Mechanism #3: Fructose does not make you feel full after a meal in the same way as glucose, which leads to an increase in overall calorie intake.
4. Sugar Makes You Addicted
Sugar causes opiate and dopamine activity in the reward centers of the brain, just like other drugs of abuse like cocaine (7).
In a large review paper published in 2008 in the journal of Neuroscience & Biobehavioural Reviews, researchers examined the evidence for the addictive potential of sugar (8).
These studies were done in rats, which are good representatives of humans because they become addicted to abusive drugs in the same way as we do.
A quote from the study:
“The reviewed evidence supports the theory that, in some circumstances, intermittent access to sugar can lead to behavior and neurochemical changes that resemble the effects of a substance of abuse.”
The evidence is very strong for sugar being downright addictive. It makes perfect sense given that it affects the same neural pathways as drugs of abuse.
Eating sugar gives us “pleasure” and releases opiates and dopamine in the reward system of the brain, specifically in an area called the Nucleus Accumbens (9). These are the same areas stimulated by drugs of abuse like nicotine and cocaine.
For certain individuals with a certain predisposition, this can lead to full blown addiction.
Individuals that get strong cravings for sugar and are unable to quit or reduce their consumption despite negative physical consequences (such as weight gain) are sugar addicts.
Mechanism #4: Sugar, due to its powerful effects on the reward system in the brain, leads to classic signs of addiction comparable to drugs of abuse. This activates powerful reward-seeking behavior that can drive overeating.
The Perfect Recipe For a Fat Gain Disaster
Okay, so let‘s take a step back and review what we have covered about fructose and fat gain.
- Fructose causes insulin resistance and raises insulin levels in the body, which increases the deposition of fat in the fat cells.

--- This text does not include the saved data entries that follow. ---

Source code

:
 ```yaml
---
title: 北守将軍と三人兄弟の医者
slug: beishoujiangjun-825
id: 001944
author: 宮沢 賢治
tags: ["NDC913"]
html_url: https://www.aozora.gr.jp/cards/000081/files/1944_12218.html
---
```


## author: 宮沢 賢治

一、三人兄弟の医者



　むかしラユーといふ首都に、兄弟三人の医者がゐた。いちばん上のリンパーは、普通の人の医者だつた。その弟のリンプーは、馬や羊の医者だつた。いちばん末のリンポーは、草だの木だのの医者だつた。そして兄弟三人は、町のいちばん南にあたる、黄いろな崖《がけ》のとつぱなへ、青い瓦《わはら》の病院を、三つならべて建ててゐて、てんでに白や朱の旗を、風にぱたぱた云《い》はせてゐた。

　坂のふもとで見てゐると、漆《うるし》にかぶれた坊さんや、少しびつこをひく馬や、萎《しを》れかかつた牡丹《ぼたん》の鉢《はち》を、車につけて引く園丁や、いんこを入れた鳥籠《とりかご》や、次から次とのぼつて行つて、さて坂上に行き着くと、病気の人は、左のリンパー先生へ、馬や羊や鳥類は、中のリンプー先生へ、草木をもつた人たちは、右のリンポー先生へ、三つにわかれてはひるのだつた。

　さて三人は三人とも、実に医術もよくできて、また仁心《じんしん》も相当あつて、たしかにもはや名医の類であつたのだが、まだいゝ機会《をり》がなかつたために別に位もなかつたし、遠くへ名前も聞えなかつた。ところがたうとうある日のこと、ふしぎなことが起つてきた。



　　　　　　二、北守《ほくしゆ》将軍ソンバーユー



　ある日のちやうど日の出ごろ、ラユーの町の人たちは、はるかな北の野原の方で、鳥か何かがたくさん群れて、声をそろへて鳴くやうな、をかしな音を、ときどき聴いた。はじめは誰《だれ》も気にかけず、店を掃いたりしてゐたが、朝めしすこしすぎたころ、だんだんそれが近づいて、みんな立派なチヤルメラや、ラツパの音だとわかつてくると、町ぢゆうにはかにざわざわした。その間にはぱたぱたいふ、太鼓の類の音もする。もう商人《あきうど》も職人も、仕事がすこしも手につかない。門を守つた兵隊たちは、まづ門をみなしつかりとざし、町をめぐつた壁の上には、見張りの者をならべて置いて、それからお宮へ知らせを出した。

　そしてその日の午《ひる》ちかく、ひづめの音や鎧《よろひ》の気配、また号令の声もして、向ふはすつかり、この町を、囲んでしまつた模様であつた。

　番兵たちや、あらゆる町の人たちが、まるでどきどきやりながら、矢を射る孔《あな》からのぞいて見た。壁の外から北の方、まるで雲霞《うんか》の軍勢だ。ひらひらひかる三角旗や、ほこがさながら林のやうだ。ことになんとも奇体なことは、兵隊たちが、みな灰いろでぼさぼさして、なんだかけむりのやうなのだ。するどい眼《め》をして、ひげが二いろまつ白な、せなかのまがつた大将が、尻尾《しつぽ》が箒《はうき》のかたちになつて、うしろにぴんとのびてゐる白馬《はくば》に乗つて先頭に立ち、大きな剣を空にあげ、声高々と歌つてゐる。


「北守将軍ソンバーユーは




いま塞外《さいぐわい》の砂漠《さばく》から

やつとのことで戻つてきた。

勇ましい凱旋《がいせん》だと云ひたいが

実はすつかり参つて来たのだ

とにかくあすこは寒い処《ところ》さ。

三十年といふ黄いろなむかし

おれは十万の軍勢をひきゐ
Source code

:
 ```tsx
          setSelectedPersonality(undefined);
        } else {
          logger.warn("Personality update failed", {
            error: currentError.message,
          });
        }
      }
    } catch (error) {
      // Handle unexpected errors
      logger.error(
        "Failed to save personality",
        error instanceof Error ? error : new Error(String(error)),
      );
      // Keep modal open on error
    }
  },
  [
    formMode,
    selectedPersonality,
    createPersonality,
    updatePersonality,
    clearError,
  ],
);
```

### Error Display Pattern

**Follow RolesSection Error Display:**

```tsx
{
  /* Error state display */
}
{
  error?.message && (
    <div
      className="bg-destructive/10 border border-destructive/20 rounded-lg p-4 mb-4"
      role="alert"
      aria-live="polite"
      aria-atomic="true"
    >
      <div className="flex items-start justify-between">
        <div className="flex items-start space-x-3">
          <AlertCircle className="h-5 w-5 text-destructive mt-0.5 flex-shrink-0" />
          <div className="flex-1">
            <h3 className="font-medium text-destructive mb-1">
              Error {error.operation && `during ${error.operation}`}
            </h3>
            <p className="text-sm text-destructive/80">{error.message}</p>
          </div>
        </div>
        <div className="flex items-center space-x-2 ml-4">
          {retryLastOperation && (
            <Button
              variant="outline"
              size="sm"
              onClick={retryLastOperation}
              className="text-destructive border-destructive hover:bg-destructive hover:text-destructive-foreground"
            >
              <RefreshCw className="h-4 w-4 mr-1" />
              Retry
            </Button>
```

- Fructose causes resistance to a hormone called leptin, which makes the brain not “see” that the fat cells are full of fat. This leads to increased food intake and decreased fat burning.
- Fructose does not make you feel satiated after meals. It does not lower levels of the hunger hormone ghrelin and it doesn’t reduce blood flow in the centers of the brain that control appetite. This increases overall food intake.
- Sugar, with its powerful impact on the reward system, causes addiction in certain individuals. This activates powerful reward-seeking behavior that also increases food intake.
So… excess fructose consumption dysregulates short-term energy balance on a meal-to-meal basis AND throws long-term energy balance out of whack.
The more sugar you eat and the longer this process is allowed to continue, the more powerful it becomes. Insulin and leptin resistance increase over time and the reward-seeking behavior becomes stronger.
This way, sugar sets up an extremely powerful biochemical drive to make you eat more, burn less and get fat. Trying to exert willpower over this powerful drive can be next to impossible.
I’d like to point out that this does NOT apply to fruits, which are real foods with fiber and a low energy density. Fruits are a relatively minor source of fructose in the diet.
Sugar Goes Way Beyond Empty Calories
Some people still think sugar is just “empty” calories.
Nothing could be farther from the truth.
Empty calories are just the tip of the iceberg, sugar is a leading cause of obesity by its powerful effects on hormones and the brain.